A melanoma can sometimes be obvious but other times can be deceptively subtle. For that reason, it is always important to get any skin lesions you are not sure about checked.
The things to be particularly vigilant for are spots or lesions on your skin that are growing, especially if they are more than 7mm in diameter, and have an irregular border, a lack of symmetry or a tendency to feel sore, bleed or itch.
If skin cancer is suspected, it is likely a doctor will look at it through a device called a dermatoscope — a sort of handheld microscope which can show the lesion in detail.
If the suspicion remains, a dermatologist may then be called upon to remove the lesion and send it to the lab to be looked at under a microscope where a formal diagnosis can take place.
The other two main types are not as serious but can still cause problems.
Basal cell carcinoma tends to have a pearly appearance and can have smooth raised edges.
Squamous cell carcinoma often develops a rough scabbing exterior.
There is a huge amount of variation and, if suspected, these will also need to come off.
Fortunately, basal cell carcinoma almost never spreads but will potentially keep growing if not dealt with.
Squamous cell carcinoma is more prone to spread but not as much as melanoma.

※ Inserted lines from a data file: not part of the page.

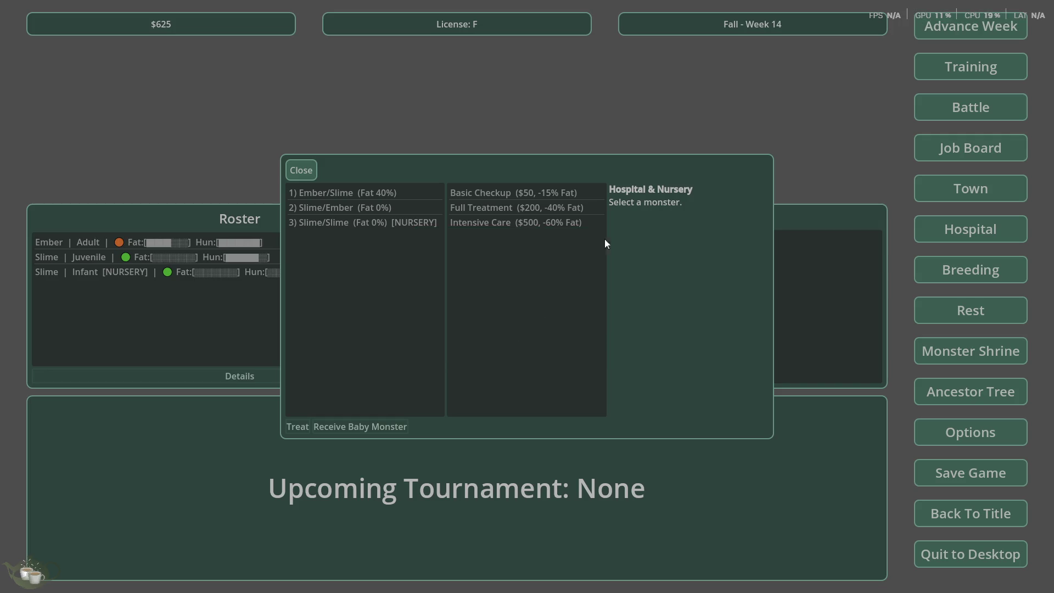
left_click(945, 25)
left_click(504, 338)
Release the Slime/Slime from the nursery at Week 15
left_click(414, 237)
left_click(384, 222)
left_click(360, 427)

As such, neither of these two cancers is included on the cancer register and they are often referred to as non-melanoma skin cancers.
If they were included, it would add in excess of 156,000 cases to the register each year.
It should be said that there are countless other rare types of skin cancer but those are the big three.
In people with particularly sun-damaged skin, rough patches known as solar keratosis or actinic keratosis can develop.
These are areas of precancerous lesions which hold a higher risk of changing into squamous cell carcinoma, so do need dealing with by traumatising the region affected in order to allow healthy skin to grow back in place.
The main treatments are cryotherapy (freezing with liquid nitrogen) or a rather nasty inflammatory cream called efudix.
So over this summer be mindful of your exposed skin when the sun eventually arrives. Remember, even with light cloud cover, those UV rays will get through.
Sun protection factor guidance can be found in detail on the NHS website but the general recommendation is to use cream with an SPF of at least 30 but also to cover up and stay out of the sun, particularly during the middle of the day.
After all, if you remember to slap on that sun cream or pop a hat on your head, not only will your future self be grateful for reducing the risk of skin cancer but it will keep your skin healthy and younger looking for longer!